Theatre Horizon casting for households to create virtual pandemic performances
With Theatre Horizon’s Norristown stage dark, the company’s latest idea for pandemic-era entertainment: What if the audiences did the performing?
Theatre Horizon is looking for a few good households.
The theater company in Montgomery County has closed its Norristown stage for the duration of the coronavirus pandemic, and like theaters everywhere, it is inventing new ways to perform and engage with audiences.
Its latest idea: What if the audiences did the performing?
“Art Houses” is a new initiative to partner with households to create work that is specific to the lives of that group, who will then perform the piece in their home for an online audience.
The households can be families, roommates, friends or any configuration of people who share a pandemic bubble.
“I’m hoping to rep the true range of what people are experiencing right now,” said artistic director Nell Bang-Jensen, who took the helm of Theatre Horizon just six months before she was forced to close it to prevent the spread of COVID-19.
She says people are already lining up to be part of “Art Houses.”
“One woman with cerebral palsy wants to participate with her caregiver,” she said. “We have four roommates in West Philly who want to participate as a household. We have a family of five, an immigrant family, in South Philly.”
Households selected to participate (after what the company promises will be a “stress-free” interview) will work with a professional writer and director to create and rehearse a performance. They will be paid a $500 stipend and be expected to work about 40 hours over the course of a month to create the performance work. They will also be asked to help create a “mystery box” to be mailed to ticket holders ahead of the performance.

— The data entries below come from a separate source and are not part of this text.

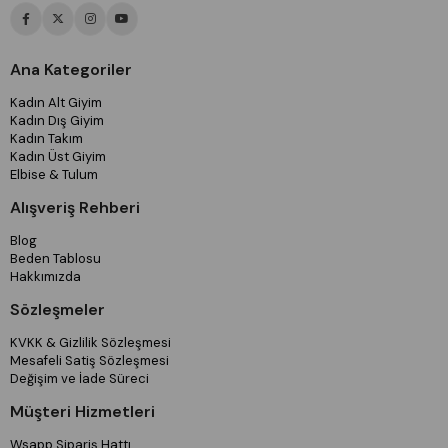
Ana Kategoriler
Kadın Alt Giyim
Kadın Dış Giyim
Kadın Takım
Kadın Üst Giyim
Elbise & Tulum
Alışveriş Rehberi
Blog
Beden Tablosu
Hakkımızda
Sözleşmeler
KVKK & Gizlilik Sözleşmesi
Mesafeli Satiş Sözleşmesi
Değişim ve İade Süreci
Müşteri Hizmetleri
Wsapp Sipariş Hattı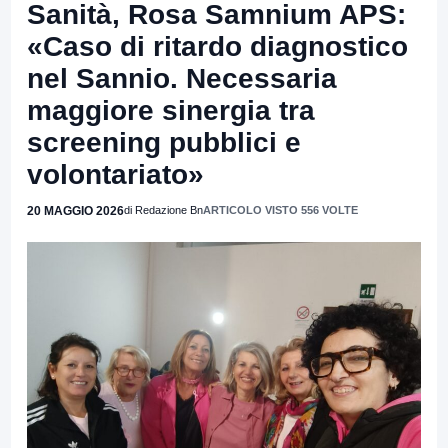
Sanità, Rosa Samnium APS:
«Caso di ritardo diagnostico
nel Sannio. Necessaria
maggiore sinergia tra
screening pubblici e
volontariato»
20 MAGGIO 2026
di Redazione Bn
ARTICOLO VISTO 556 VOLTE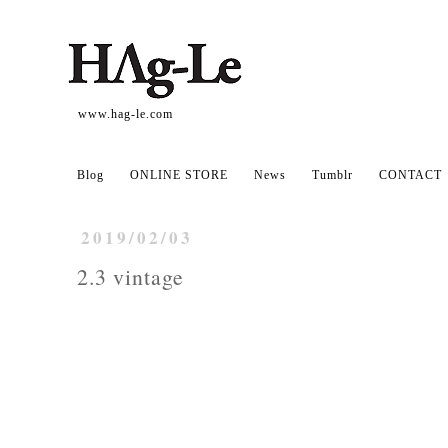
www.hag-le.com
Blog
ONLINE STORE
News
Tumblr
CONTACT
2019/02/03
2.3 vintage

Those households will also be expected to reveal themselves, their homes and their relationships to a wider audience. While there may be elements of fiction in the performance pieces, Bang-Jensen wants them to focus on their personal lives.
“I’m watching a lot of performances on Zoom and it’s hard to make fiction in that space,” she said. “What I like to see on Zoom are the little slivers into each others’ lives that we would not be getting otherwise. During staff meetings, for example, you see partners or pets or kids. You see someone’s rotations of coffee cups or books in the background, or quarantine haircuts.”
Bang-Jensen said the seed of the idea for “Art Houses” came in June when she got married. Her wedding plans were changed to accommodate pandemic, with 20 people distanced in her parents’ backyard while 120 people watched on Zoom.
Afterward, she realized how hungry people are to mark the milestones of life we used to take for granted.
“These life rituals don’t go away. Babes are being born, people are celebrating birthdays, people are mourning the passing of loved ones. Our usual ways to grieve and celebrate have been taken away from us,” said Bang-Jensen. “Part of what ‘Art Houses’ is trying to do is create new rituals for people in terms of how we celebrate a family.”
Theatre Horizon is hoping to stage its first at-home “Art Houses” performance in November, and then every month after that for as long as the stage is dark. Bang-Jensen is planning for at least seven shows.